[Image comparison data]
- - - - - - -

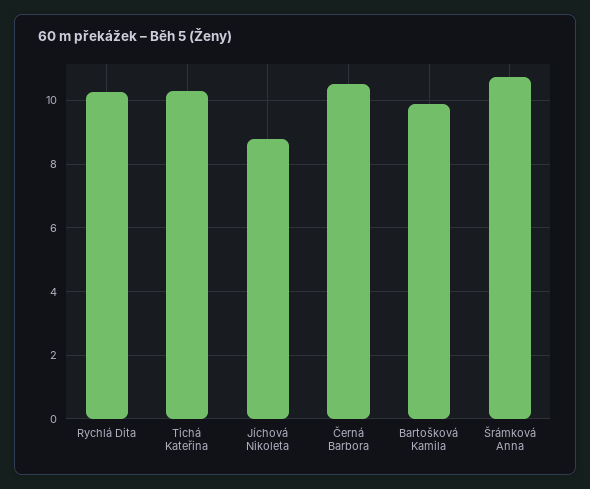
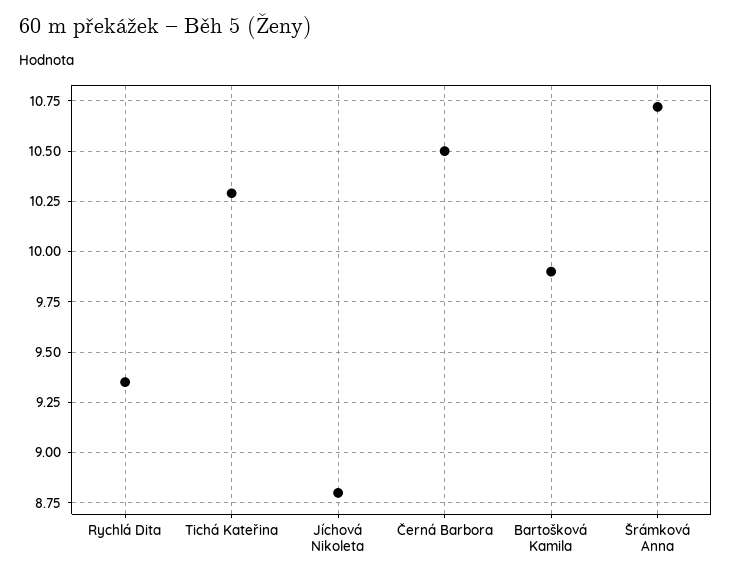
  {
-   "Rychlá Dita": 10.2,
+   "Rychlá Dita": 9.35,
    "Tichá Kateřina": 10.3,
    "Jíchová Nikoleta": 8.8,
    "Černá Barbora": 10.5,
    "Bartošková Kamila": 9.9,
    "Šrámková Anna": 10.7
  }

- - - - - - -

Task requirements
Each line above should be written out again unchanged; no images are to be carried over.

Expected answer
  {
-   "Rychlá Dita": 10.2,
+   "Rychlá Dita": 9.35,
    "Tichá Kateřina": 10.3,
    "Jíchová Nikoleta": 8.8,
    "Černá Barbora": 10.5,
    "Bartošková Kamila": 9.9,
    "Šrámková Anna": 10.7
  }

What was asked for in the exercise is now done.